An Incredibly Stupid Idea

The opinion pages of the New York Times, a reliably fertile source of hare-brained ideas (no offense to hares, of course), printed a column today displaying such an utter lack of understanding of fundamental economic principles that one could easily mistake the author for a member of Congress, rather than a financial columnist and the author of a book entitled “Dumb Money.”

Collectively, we don’t seem to have run our credit cards through shredders. Mailboxes are again stuffed with credit card solicitations. Newspapers are filled with come-ons from car dealers offering zero-percent financing. The Federal Housing Authority offers mortgages on houses for as little as 3 percent down. You’d be forgiven for thinking that we’ve flown back in time to September 2006.

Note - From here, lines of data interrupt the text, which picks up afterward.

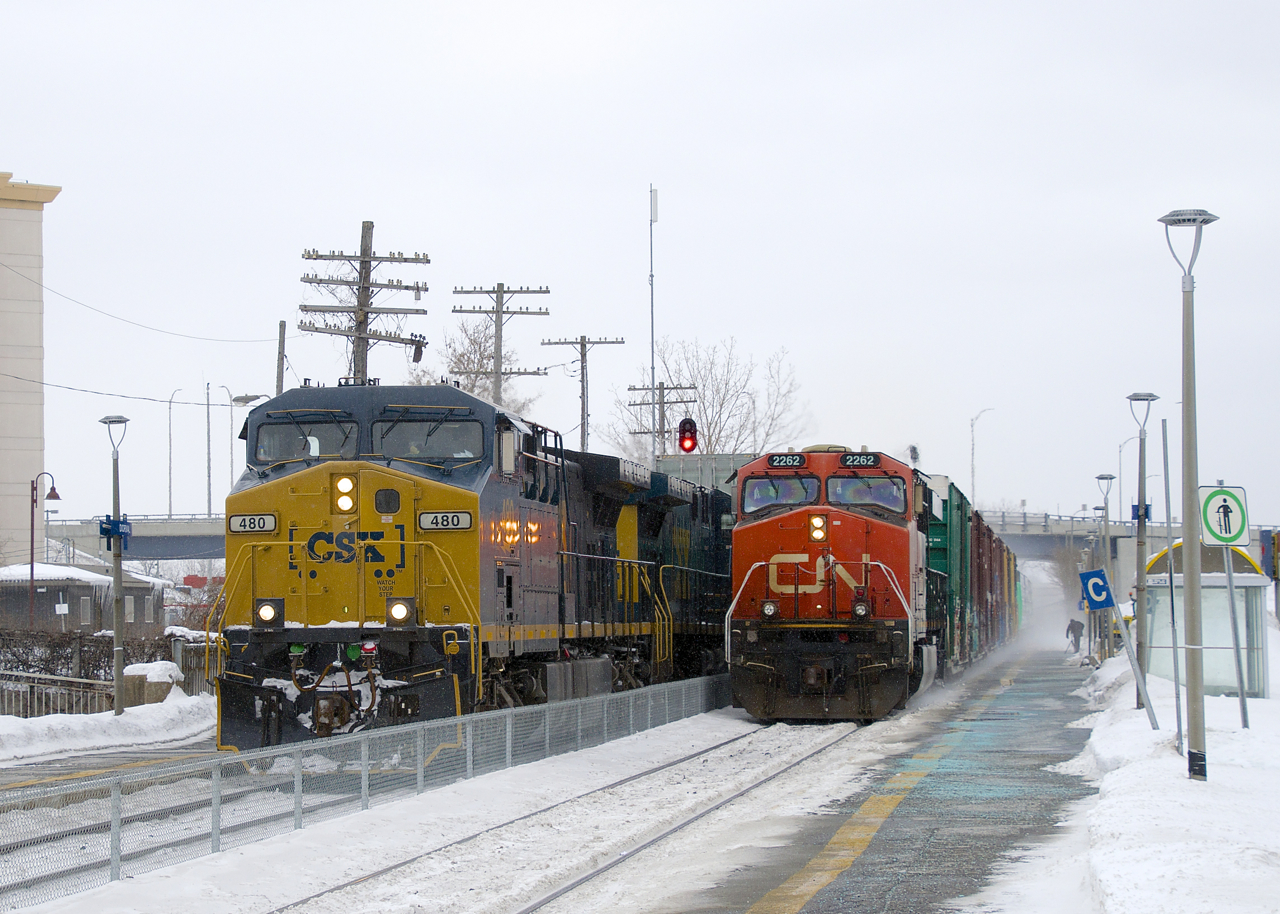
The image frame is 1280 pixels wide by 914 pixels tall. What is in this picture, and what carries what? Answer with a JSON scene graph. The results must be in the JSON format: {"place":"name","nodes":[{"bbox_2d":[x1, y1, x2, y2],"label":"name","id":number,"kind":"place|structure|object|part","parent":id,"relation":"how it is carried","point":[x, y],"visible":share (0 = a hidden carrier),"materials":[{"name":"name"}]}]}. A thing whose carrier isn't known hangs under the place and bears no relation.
{"place":"outdoors","nodes":[
{"label":"outdoors","id":0,"kind":"place"},
{"bbox_2d":[1,171,64,566],"label":"building","id":1,"kind":"structure","parent":0,"point":[39,400],"materials":[{"name":"beige"}]},
{"bbox_2d":[0,561,166,634],"label":"low building","id":2,"kind":"structure","parent":0,"point":[73,588],"materials":[{"name":"grey"}]},
{"bbox_2d":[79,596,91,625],"label":"window","id":3,"kind":"structure","parent":2,"relation":"in","point":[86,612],"materials":[{"name":"grey"}]},
{"bbox_2d":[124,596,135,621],"label":"window","id":4,"kind":"structure","parent":2,"relation":"in","point":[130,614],"materials":[{"name":"grey"}]},
{"bbox_2d":[0,693,218,767],"label":"snow bank","id":5,"kind":"structure","parent":0,"point":[166,727],"materials":[{"name":"white snow"}]},
{"bbox_2d":[1,670,116,717],"label":"metal fence","id":6,"kind":"object","parent":5,"relation":"on","point":[21,675],"visible":0.71,"materials":[{"name":"metal"}]},
{"bbox_2d":[0,629,211,713],"label":"hedge","id":7,"kind":"object","parent":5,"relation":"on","point":[19,659],"visible":0.53,"materials":[{"name":"brown plant"}]},
{"bbox_2d":[97,415,130,715],"label":"lamp post","id":8,"kind":"object","parent":5,"relation":"on","point":[117,625],"visible":0.98,"materials":[{"name":"grey metal"}]},
{"bbox_2d":[99,517,132,543],"label":"blue sign","id":9,"kind":"object","parent":8,"relation":"attached to","point":[109,531],"visible":0.87,"materials":[{"name":"blue metal"}]},
{"bbox_2d":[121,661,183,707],"label":"block","id":10,"kind":"object","parent":5,"relation":"on","point":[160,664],"visible":0.55,"materials":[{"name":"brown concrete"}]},
{"bbox_2d":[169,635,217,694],"label":"fence","id":11,"kind":"object","parent":5,"relation":"on","point":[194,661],"visible":0.35,"materials":[{"name":"grey wood"}]},
{"bbox_2d":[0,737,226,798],"label":"platform","id":12,"kind":"structure","parent":0,"point":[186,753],"materials":[{"name":"grey concrete"}]},
{"bbox_2d":[27,513,226,561],"label":"bridge","id":13,"kind":"structure","parent":0,"point":[166,534],"materials":[{"name":"grey concrete"}]},
{"bbox_2d":[164,388,180,515],"label":"street lamp","id":14,"kind":"object","parent":13,"relation":"on","point":[171,507],"visible":0.83,"materials":[{"name":"metal"}]},
{"bbox_2d":[204,381,213,515],"label":"street lamp","id":15,"kind":"object","parent":13,"relation":"on","point":[209,492],"visible":0.84,"materials":[{"name":"metal"}]},
{"bbox_2d":[0,691,907,913],"label":"snowy ground","id":16,"kind":"structure","parent":0,"point":[184,881],"materials":[{"name":"white snow"}]},
{"bbox_2d":[0,742,442,906],"label":"railway track","id":17,"kind":"structure","parent":16,"relation":"on","point":[160,813],"materials":[{"name":"grey metal"}]},
{"bbox_2d":[209,383,647,748],"label":"locomotive","id":18,"kind":"object","parent":17,"relation":"on","point":[364,479],"visible":0.71,"materials":[{"name":"metal"}]},
{"bbox_2d":[227,513,277,534],"label":"number board","id":19,"kind":"object","parent":18,"relation":"attached to","point":[266,526],"visible":0.87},
{"bbox_2d":[254,598,282,627],"label":"headlight","id":20,"kind":"object","parent":18,"relation":"attached to","point":[266,614],"visible":0.89,"materials":[{"name":"black"}]},
{"bbox_2d":[256,416,355,462],"label":"windshield","id":21,"kind":"object","parent":18,"relation":"in","point":[328,450],"visible":0.58,"materials":[{"name":"glass"}]},
{"bbox_2d":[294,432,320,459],"label":"person","id":22,"kind":"object","parent":18,"relation":"in","point":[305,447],"visible":0.32},
{"bbox_2d":[334,473,357,513],"label":"headlight","id":23,"kind":"object","parent":18,"relation":"attached to","point":[346,484],"visible":0.93,"materials":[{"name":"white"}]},
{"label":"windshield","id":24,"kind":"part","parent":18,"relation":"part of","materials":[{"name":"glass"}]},
{"bbox_2d":[386,596,413,626],"label":"headlight","id":25,"kind":"object","parent":18,"relation":"attached to","point":[397,612],"visible":0.88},
{"bbox_2d":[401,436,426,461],"label":"person","id":26,"kind":"object","parent":18,"relation":"in","point":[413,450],"visible":0.23},
{"bbox_2d":[375,414,479,464],"label":"windshield","id":27,"kind":"object","parent":18,"relation":"in","point":[403,426],"visible":0.71,"materials":[{"name":"glass"}]},
{"bbox_2d":[417,510,473,531],"label":"number board","id":28,"kind":"object","parent":18,"relation":"attached to","point":[464,515],"visible":0.89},
{"bbox_2d":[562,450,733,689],"label":"locomotive","id":29,"kind":"object","parent":17,"relation":"on","point":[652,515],"visible":0.41,"materials":[{"name":"blue metal"}]},
{"bbox_2d":[1,672,740,907],"label":"chain-link fence","id":30,"kind":"object","parent":16,"relation":"on","point":[297,795],"visible":0.84,"materials":[{"name":"grey metal"}]},
{"bbox_2d":[259,716,852,913],"label":"railway track","id":31,"kind":"structure","parent":16,"relation":"on","point":[570,886],"materials":[{"name":"metal"}]},
{"bbox_2d":[727,447,939,720],"label":"red locomotive","id":32,"kind":"object","parent":31,"relation":"on","point":[789,534],"visible":0.8,"materials":[{"name":"red metal"}]},
{"bbox_2d":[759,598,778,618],"label":"headlight","id":33,"kind":"object","parent":32,"relation":"attached to","point":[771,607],"visible":0.93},
{"bbox_2d":[741,474,817,514],"label":"windshield","id":34,"kind":"object","parent":32,"relation":"in","point":[779,497],"visible":0.65,"materials":[{"name":"glass"}]},
{"bbox_2d":[767,453,807,467],"label":"number board","id":35,"kind":"object","parent":32,"relation":"attached to","point":[786,460],"visible":0.92,"materials":[{"name":"black"}]},
{"bbox_2d":[808,512,827,543],"label":"headlight","id":36,"kind":"object","parent":32,"relation":"attached to","point":[817,531],"visible":0.98,"materials":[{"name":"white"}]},
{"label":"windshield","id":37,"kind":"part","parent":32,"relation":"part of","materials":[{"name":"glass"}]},
{"bbox_2d":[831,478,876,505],"label":"person","id":38,"kind":"object","parent":32,"relation":"in","point":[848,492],"visible":0.37},
{"bbox_2d":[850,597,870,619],"label":"headlight","id":39,"kind":"object","parent":32,"relation":"attached to","point":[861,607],"visible":0.95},
{"bbox_2d":[840,453,882,467],"label":"number board","id":40,"kind":"object","parent":32,"relation":"attached to","point":[874,460],"visible":0.89,"materials":[{"name":"black"}]},
{"bbox_2d":[827,472,907,515],"label":"windshield","id":41,"kind":"object","parent":32,"relation":"in","point":[902,500],"visible":0.7,"materials":[{"name":"glass"}]},
{"bbox_2d":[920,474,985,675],"label":"freight wagon","id":42,"kind":"object","parent":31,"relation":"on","point":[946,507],"visible":0.36,"materials":[{"name":"green metal"}]},
{"bbox_2d":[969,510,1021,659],"label":"freight wagon","id":43,"kind":"object","parent":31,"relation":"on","point":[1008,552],"visible":0.33,"materials":[{"name":"brown metal"}]},
{"bbox_2d":[1,0,1279,529],"label":"sky","id":44,"kind":"structure","parent":0,"point":[81,168],"materials":[{"name":"white"}]},
{"bbox_2d":[677,417,698,454],"label":"traffic light","id":45,"kind":"object","parent":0,"point":[683,437],"visible":0.93,"materials":[{"name":"red"}]},
{"bbox_2d":[654,453,761,493],"label":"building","id":46,"kind":"structure","parent":0,"point":[694,463],"materials":[{"name":"grey"}]},
{"bbox_2d":[637,650,1104,913],"label":"platform","id":47,"kind":"structure","parent":0,"point":[825,910],"materials":[{"name":"grey"}]},
{"bbox_2d":[1065,617,1084,653],"label":"person","id":48,"kind":"object","parent":47,"relation":"on","point":[1072,625],"visible":0.89},
{"bbox_2d":[981,512,1279,580],"label":"bridge","id":49,"kind":"structure","parent":0,"point":[1031,534],"materials":[{"name":"grey concrete"}]},
{"bbox_2d":[1069,638,1279,913],"label":"snow bank","id":50,"kind":"structure","parent":0,"point":[1113,891],"materials":[{"name":"white snow"}]},
{"bbox_2d":[1094,471,1115,658],"label":"lamp post","id":51,"kind":"object","parent":50,"relation":"on","point":[1103,476],"visible":0.96,"materials":[{"name":"grey metal"}]},
{"bbox_2d":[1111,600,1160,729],"label":"sign post","id":52,"kind":"object","parent":50,"relation":"on","point":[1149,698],"visible":0.98,"materials":[{"name":"grey metal"}]},
{"bbox_2d":[1078,567,1114,612],"label":"sign","id":53,"kind":"object","parent":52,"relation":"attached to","point":[1090,575],"visible":0.94,"materials":[{"name":"blue metal"}]},
{"bbox_2d":[1126,393,1159,702],"label":"lamp post","id":54,"kind":"object","parent":50,"relation":"on","point":[1139,494],"visible":0.97,"materials":[{"name":"grey metal"}]},
{"bbox_2d":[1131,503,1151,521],"label":"blue sign","id":55,"kind":"object","parent":54,"relation":"attached to","point":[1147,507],"visible":0.63,"materials":[{"name":"blue metal"}]},
{"bbox_2d":[1160,419,1182,750],"label":"sign post","id":56,"kind":"object","parent":50,"relation":"on","point":[1162,426],"visible":0.99,"materials":[{"name":"grey metal"}]},
{"bbox_2d":[1160,208,1219,777],"label":"lamp post","id":57,"kind":"object","parent":50,"relation":"on","point":[1196,612],"visible":0.99,"materials":[{"name":"grey metal"}]},
{"bbox_2d":[1143,540,1268,696],"label":"shelter","id":58,"kind":"object","parent":50,"relation":"on","point":[1237,586],"visible":0.62,"materials":[{"name":"glass"}]},
{"bbox_2d":[1223,543,1250,726],"label":"sign post","id":59,"kind":"object","parent":50,"relation":"on","point":[1234,625],"visible":0.86,"materials":[{"name":"grey metal"}]},
{"bbox_2d":[1198,483,1248,547],"label":"sign","id":60,"kind":"object","parent":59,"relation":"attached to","point":[1229,531],"visible":0.98,"materials":[{"name":"white metal"}]},
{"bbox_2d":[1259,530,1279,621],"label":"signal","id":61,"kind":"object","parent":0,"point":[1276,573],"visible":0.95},
{"label":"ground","id":62,"kind":"structure","parent":0},
{"bbox_2d":[27,471,61,622],"label":"street lamp","id":63,"kind":"object","parent":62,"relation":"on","point":[32,573],"visible":0.88,"materials":[{"name":"metal"}]},
{"bbox_2d":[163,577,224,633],"label":"shrub","id":64,"kind":"object","parent":62,"relation":"on","point":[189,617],"visible":0.37,"materials":[{"name":"plant"}]},
{"bbox_2d":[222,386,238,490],"label":"street lamp","id":65,"kind":"object","parent":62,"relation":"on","point":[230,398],"visible":0.77,"materials":[{"name":"metal"}]},
{"bbox_2d":[232,392,268,405],"label":"street lamp","id":66,"kind":"object","parent":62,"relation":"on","point":[238,400],"visible":0.25,"materials":[{"name":"metal"}]},
{"bbox_2d":[275,319,286,395],"label":"utility pole","id":67,"kind":"object","parent":62,"relation":"on","point":[282,372],"visible":0.38,"materials":[{"name":"brown wood"}]},
{"bbox_2d":[0,260,279,346],"label":"power line","id":68,"kind":"object","parent":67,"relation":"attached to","point":[240,340],"visible":0.97,"materials":[{"name":"metal"}]},
{"bbox_2d":[297,224,430,385],"label":"utility pole","id":69,"kind":"object","parent":62,"relation":"on","point":[361,309],"visible":0.61,"materials":[{"name":"brown wood"}]},
{"bbox_2d":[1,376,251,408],"label":"power line","id":70,"kind":"object","parent":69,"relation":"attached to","point":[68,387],"visible":0.95,"materials":[{"name":"metal"}]},
{"bbox_2d":[422,320,537,412],"label":"bare tree","id":71,"kind":"object","parent":62,"relation":"on","point":[449,369],"visible":0.35,"materials":[{"name":"plant"}]},
{"bbox_2d":[453,281,550,406],"label":"utility pole","id":72,"kind":"object","parent":62,"relation":"on","point":[498,356],"visible":0.58,"materials":[{"name":"brown wood"}]},
{"bbox_2d":[542,333,625,451],"label":"utility pole","id":73,"kind":"object","parent":62,"relation":"on","point":[583,387],"visible":0.56,"materials":[{"name":"brown wood"}]},
{"bbox_2d":[647,186,658,459],"label":"pole","id":74,"kind":"object","parent":62,"relation":"on","point":[652,361],"visible":0.65,"materials":[{"name":"metal"}]},
{"bbox_2d":[626,382,697,460],"label":"utility pole","id":75,"kind":"object","parent":62,"relation":"on","point":[660,403],"visible":0.48,"materials":[{"name":"brown wood"}]},
{"bbox_2d":[604,338,807,461],"label":"bare tree","id":76,"kind":"object","parent":62,"relation":"on","point":[717,440],"visible":0.64,"materials":[{"name":"plant"}]},
{"bbox_2d":[969,406,994,508],"label":"street lamp","id":77,"kind":"object","parent":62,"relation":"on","point":[972,468],"visible":0.61,"materials":[{"name":"metal"}]},
{"bbox_2d":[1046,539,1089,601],"label":"bare tree","id":78,"kind":"object","parent":62,"relation":"on","point":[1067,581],"visible":0.54,"materials":[{"name":"plant"}]},
{"bbox_2d":[1116,433,1134,526],"label":"street lamp","id":79,"kind":"object","parent":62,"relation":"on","point":[1121,489],"visible":0.71,"materials":[{"name":"metal"}]}
]}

And, believe it or not, that’s a good thing. The economic expansion that has been going along in fits and starts since June 2009 was initially powered by government stimulus and business investment. But for this recovery to mature, broaden and persist, the greatest economic force known to mankind — the American consumer — has to get back in the game.

In an economy in which consumers account for 70 percent of activity, credit is both a vital lubricant and the indispensable fuel. Money may make the world go ’round, but credit makes the gears of commerce run smoothly.

Many of our largest and most significant industries still have business models that rely on the use of debt to purchase goods and services. Unless you’re a multimillionaire, it’s difficult to make significant purchases — college tuition, a Viking stove, a Toyota Prius, computers, jewelry, a house — out of savings or cash flow from wages. The renewed willingness and confidence to spend money we don’t have is vital to the continuing recovery.

So, in other words, we’ll solve a problem caused by taking on too much debt to buy things we couldn’t really afford by taking on more debt to buy things we can’t afford!

The column concludes with the following gem:

Running up consumer debt may be a moral failure and a recipe for long-term damnation, but it also contains the roots of our short-term salvation.

Yeah, that works, just up to the point where the short-term becomes the long-term – a line we crossed in 2008.   Then the “damnation” phase becomes inevitable.

By the way, I recently replaced my own stove with a new Sears Kenmore – highly rated by Consumer Reports - at a fraction of the cost of a Viking range.  It cooks just as well as a Viking, and I can afford better food because I’m not wasting money on finance charges.

Millions of Americans are finally waking up and doing the same thing.